→ Passage for review
-.-.-

The recommendations followed three days of deliberations among some 1,500 delegates aimed at ending nine years of fighting that have followed the hardline Taliban regime's ouster by U.S.-backed forces in 2001.

Although the resolution was phrased in general terms -- it did not specifically refer to the Taliban -- it should allow the president to claim a mandate to pursue his peace plans.

That could boost Karzai's standing, battered by corruption in his government, his fraud-tainted re-election last year, and escalating militant violence despite a U.S. troop surge.

But any reconciliation talks were likely to remain a long way off.

No active members of the Taliban and other militant groups took part in the conference in Kabul. Taliban suicide attackers attempted to disrupt the opening of conference, or jirga, on Wednesday.

In closing remarks to delegates, Karzai called on insurgents to take advantage of the opportunity to forge a lasting peace.

-.-.-

→ Actions to take
- A) Print the part of the report on the Kabul peace jirga starting with "But any reconciliation" and going on through "a lasting peace.".
- B) In the report on the Kabul peace jirga, roughly how many delegates took part in the three days of deliberations?
- C) Write the next part of the report on the Kabul peace jirga, picking up after its final sentence.
The entries that follow have no connection to the report on the Kabul peace jirga.

-.-.-

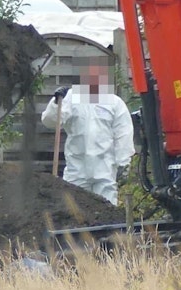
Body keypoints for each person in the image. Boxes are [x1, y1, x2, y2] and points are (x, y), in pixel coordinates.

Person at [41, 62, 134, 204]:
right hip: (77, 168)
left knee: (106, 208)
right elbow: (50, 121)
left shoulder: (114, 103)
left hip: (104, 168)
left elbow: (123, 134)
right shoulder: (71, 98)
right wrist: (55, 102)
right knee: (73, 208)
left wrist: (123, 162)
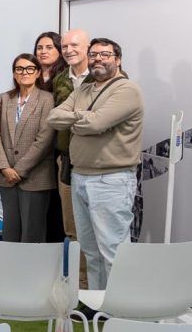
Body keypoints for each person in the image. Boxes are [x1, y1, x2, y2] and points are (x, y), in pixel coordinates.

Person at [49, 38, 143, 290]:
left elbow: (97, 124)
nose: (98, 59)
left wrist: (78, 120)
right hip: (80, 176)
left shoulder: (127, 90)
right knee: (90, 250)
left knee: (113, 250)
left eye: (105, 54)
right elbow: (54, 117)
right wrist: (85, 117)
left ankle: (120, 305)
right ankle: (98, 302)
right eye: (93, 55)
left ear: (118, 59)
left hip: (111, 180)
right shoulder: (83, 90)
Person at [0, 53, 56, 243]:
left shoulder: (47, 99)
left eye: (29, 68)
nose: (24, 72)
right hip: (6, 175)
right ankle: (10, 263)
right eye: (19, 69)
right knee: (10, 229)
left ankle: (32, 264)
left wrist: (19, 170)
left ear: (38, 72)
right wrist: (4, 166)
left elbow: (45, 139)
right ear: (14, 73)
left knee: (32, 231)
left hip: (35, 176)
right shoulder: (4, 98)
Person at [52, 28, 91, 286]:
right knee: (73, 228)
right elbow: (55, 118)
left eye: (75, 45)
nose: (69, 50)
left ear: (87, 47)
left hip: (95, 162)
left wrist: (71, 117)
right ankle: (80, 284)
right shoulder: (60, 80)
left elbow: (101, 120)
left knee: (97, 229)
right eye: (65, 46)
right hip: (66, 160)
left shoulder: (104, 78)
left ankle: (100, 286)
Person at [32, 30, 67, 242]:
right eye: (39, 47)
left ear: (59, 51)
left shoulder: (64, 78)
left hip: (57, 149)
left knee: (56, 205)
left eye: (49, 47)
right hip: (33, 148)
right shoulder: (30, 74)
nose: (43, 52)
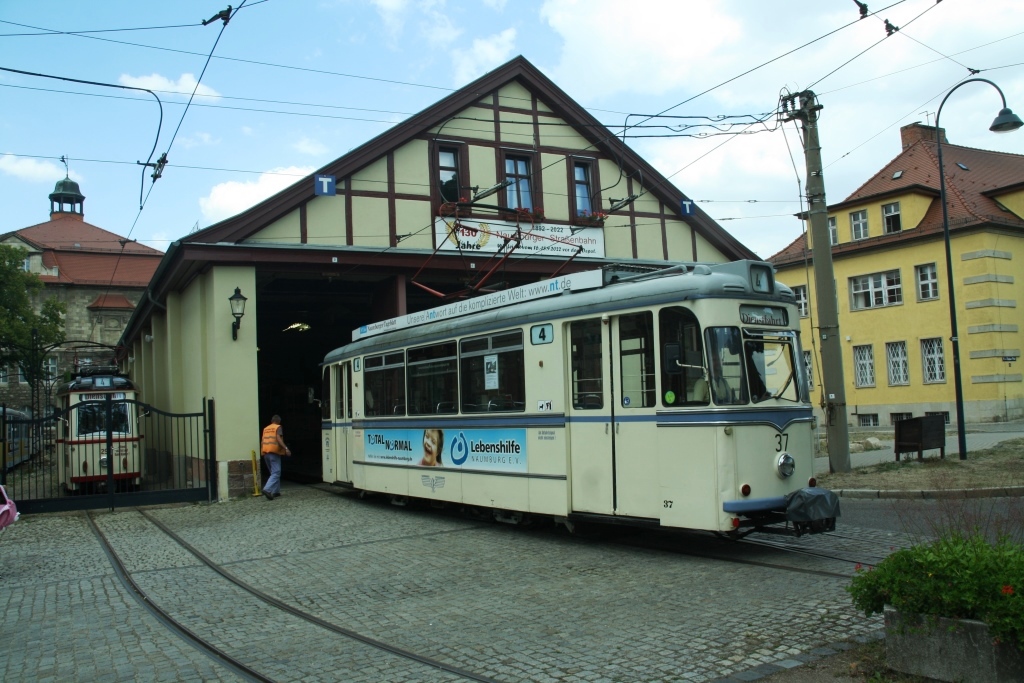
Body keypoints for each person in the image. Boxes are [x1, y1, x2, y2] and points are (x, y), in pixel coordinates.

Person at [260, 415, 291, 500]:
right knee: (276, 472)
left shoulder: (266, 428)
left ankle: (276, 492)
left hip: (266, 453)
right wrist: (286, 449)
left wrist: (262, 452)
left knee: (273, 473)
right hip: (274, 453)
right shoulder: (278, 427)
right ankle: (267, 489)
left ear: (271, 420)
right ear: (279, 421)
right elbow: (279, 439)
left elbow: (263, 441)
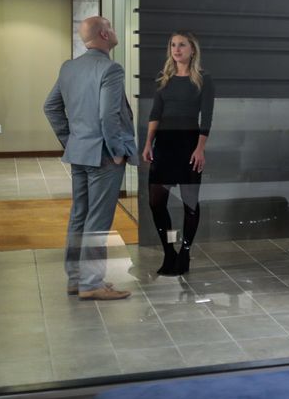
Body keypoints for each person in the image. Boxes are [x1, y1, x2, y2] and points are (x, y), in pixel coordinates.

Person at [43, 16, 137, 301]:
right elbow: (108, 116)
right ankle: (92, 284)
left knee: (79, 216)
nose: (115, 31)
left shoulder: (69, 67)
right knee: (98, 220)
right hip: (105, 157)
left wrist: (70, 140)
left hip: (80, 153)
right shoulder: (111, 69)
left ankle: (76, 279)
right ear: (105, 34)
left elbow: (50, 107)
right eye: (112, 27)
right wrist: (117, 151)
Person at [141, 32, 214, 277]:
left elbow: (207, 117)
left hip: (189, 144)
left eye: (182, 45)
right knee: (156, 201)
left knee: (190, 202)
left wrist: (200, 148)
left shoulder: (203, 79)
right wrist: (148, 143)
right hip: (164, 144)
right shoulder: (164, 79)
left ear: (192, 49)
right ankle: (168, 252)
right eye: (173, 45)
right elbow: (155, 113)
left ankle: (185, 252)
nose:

-.-.-

→ Responses to the exercise
- A)
But any reconciliation talks were likely to remain a long way off.

No active members of the Taliban and other militant groups took part in the conference in Kabul. Taliban suicide attackers attempted to disrupt the opening of conference, or jirga, on Wednesday.

In closing remarks to delegates, Karzai called on insurgents to take advantage of the opportunity to forge a lasting peace.

- B) Some 1,500 delegates.

- C)
"I want to call on Taliban and Hizb-i-Islami to use this opportunity to join with us and join in the reconstruction of this country," Karzai said. Hizb-i-Islami is a smaller insurgent group allied to the Taliban.

He said the jirga had provided a set of instructions for the government.

"It has shown us a path. We will follow that path step by step and, God willing, we will reach the end," he said.

Taliban leaders, however, insist there will be no talks with the government until U.S.-led foreign troops have left the country -- a condition Karzai cannot accept. He wants to offer rank-and-file insurgents amnesties and other incentives to lay down their arms, and to hold talks with top Taliban leaders if they renounce al-Qaida and vow to uphold the constitution.